### Given records:
———
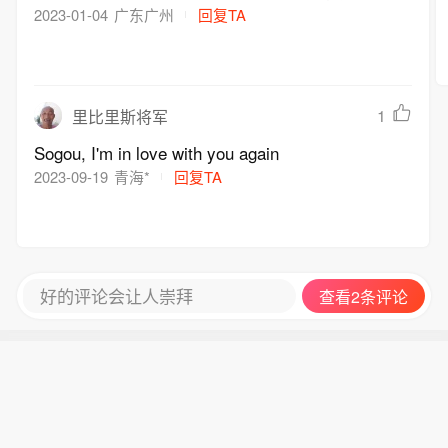
2023-01-04
广东广州
回复TA
1
里比里斯将军
Sogou, I'm in love with you again
2023-09-19
青海*
回复TA
好的评论会让人崇拜
查看2条评论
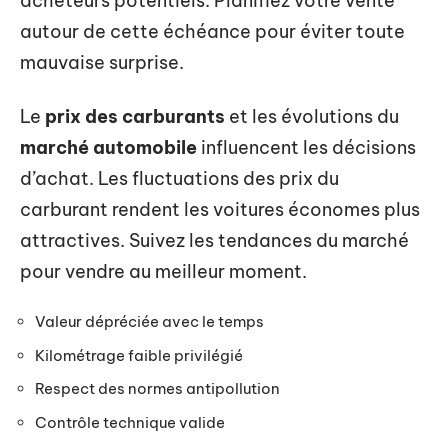
acheteurs potentiels. Planifiez votre vente
autour de cette échéance pour éviter toute
mauvaise surprise.
Le
prix des carburants
et les évolutions du
marché automobile
influencent les décisions
d’achat. Les fluctuations des prix du
carburant rendent les voitures économes plus
attractives. Suivez les tendances du marché
pour vendre au meilleur moment.
Valeur dépréciée avec le temps
Kilométrage faible privilégié
Respect des normes antipollution
Contrôle technique valide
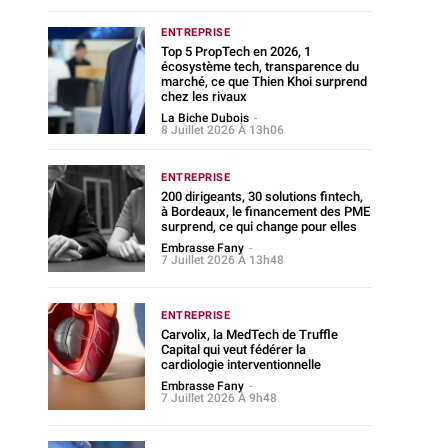
ENTREPRISE
Top 5 PropTech en 2026, 1
écosystème tech, transparence du
marché, ce que Thien Khoi surprend
chez les rivaux
La Biche Dubois
-
8 Juillet 2026 À 13h06
ENTREPRISE
200 dirigeants, 30 solutions fintech,
à Bordeaux, le financement des PME
surprend, ce qui change pour elles
Embrasse Fany
-
7 Juillet 2026 À 13h48
ENTREPRISE
Carvolix, la MedTech de Truffle
Capital qui veut fédérer la
cardiologie interventionnelle
Embrasse Fany
-
7 Juillet 2026 À 9h48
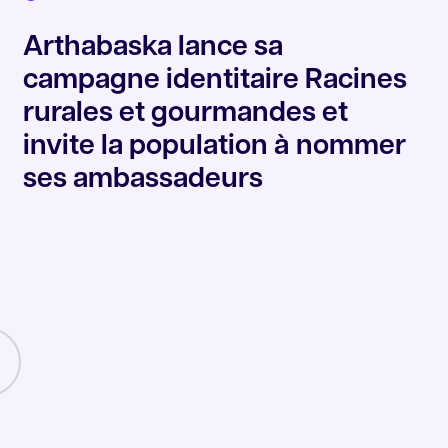
Arthabaska lance sa
campagne identitaire Racines
rurales et gourmandes et
invite la population à nommer
ses ambassadeurs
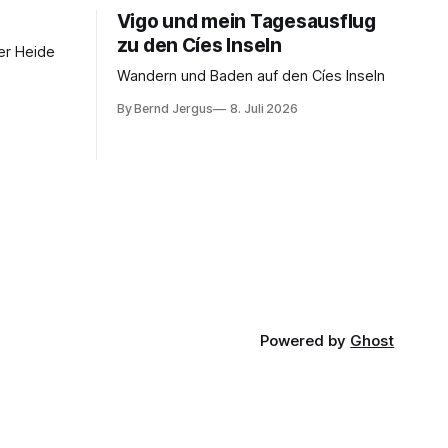
Vigo und mein Tagesausflug
zu den Cíes Inseln
er Heide
Wandern und Baden auf den Cíes Inseln
By Bernd Jergus
8. Juli 2026
Powered by
Ghost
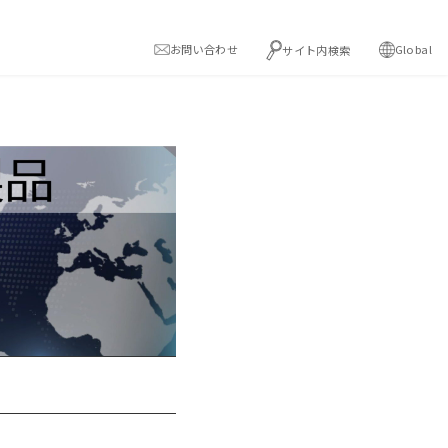
お問い合わせ
Global
サイト内検索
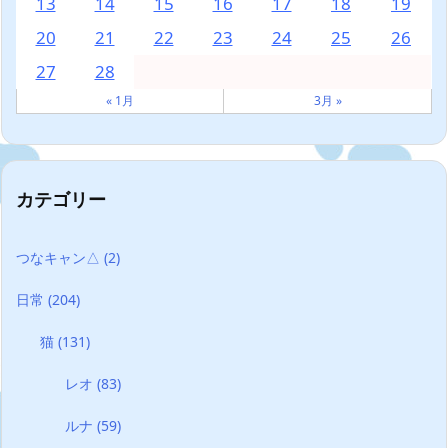
13
14
15
16
17
18
19
20
21
22
23
24
25
26
27
28
« 1月
3月 »
カテゴリー
つなキャン△
(2)
日常
(204)
猫
(131)
レオ
(83)
ルナ
(59)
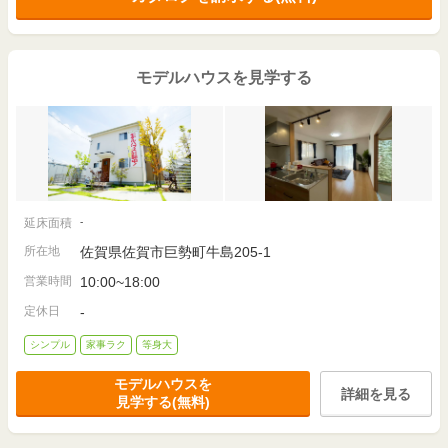
モデルハウスを見学する
延床面積
-
所在地
佐賀県佐賀市巨勢町牛島205-1
営業時間
10:00~18:00
定休日
-
シンプル
家事ラク
等身大
モデルハウスを
詳細を見る
見学する(無料)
———
### Your task:
Reproduce the text of all eight records above verbatim, line by line. Omit the picture lines.

### Response for this exercise:
2023-01-04
广东广州
回复TA
1
里比里斯将军
Sogou, I'm in love with you again
2023-09-19
青海*
回复TA
好的评论会让人崇拜
查看2条评论
acheteurs potentiels. Planifiez votre vente
autour de cette échéance pour éviter toute
mauvaise surprise.
Le
prix des carburants
et les évolutions du
marché automobile
influencent les décisions
d’achat. Les fluctuations des prix du
carburant rendent les voitures économes plus
attractives. Suivez les tendances du marché
pour vendre au meilleur moment.
Valeur dépréciée avec le temps
Kilométrage faible privilégié
Respect des normes antipollution
Contrôle technique valide
ENTREPRISE
Top 5 PropTech en 2026, 1
écosystème tech, transparence du
marché, ce que Thien Khoi surprend
chez les rivaux
La Biche Dubois
-
8 Juillet 2026 À 13h06
ENTREPRISE
200 dirigeants, 30 solutions fintech,
à Bordeaux, le financement des PME
surprend, ce qui change pour elles
Embrasse Fany
-
7 Juillet 2026 À 13h48
ENTREPRISE
Carvolix, la MedTech de Truffle
Capital qui veut fédérer la
cardiologie interventionnelle
Embrasse Fany
-
7 Juillet 2026 À 9h48
Arthabaska lance sa
campagne identitaire Racines
rurales et gourmandes et
invite la population à nommer
ses ambassadeurs
Vigo und mein Tagesausflug
zu den Cíes Inseln
er Heide
Wandern und Baden auf den Cíes Inseln
By Bernd Jergus
8. Juli 2026
Powered by
Ghost
お問い合わせ
Global
サイト内検索
13
14
15
16
17
18
19
20
21
22
23
24
25
26
27
28
« 1月
3月 »
カテゴリー
つなキャン△
(2)
日常
(204)
猫
(131)
レオ
(83)
ルナ
(59)
モデルハウスを見学する
延床面積
-
所在地
佐賀県佐賀市巨勢町牛島205-1
営業時間
10:00~18:00
定休日
-
シンプル
家事ラク
等身大
モデルハウスを
詳細を見る
見学する(無料)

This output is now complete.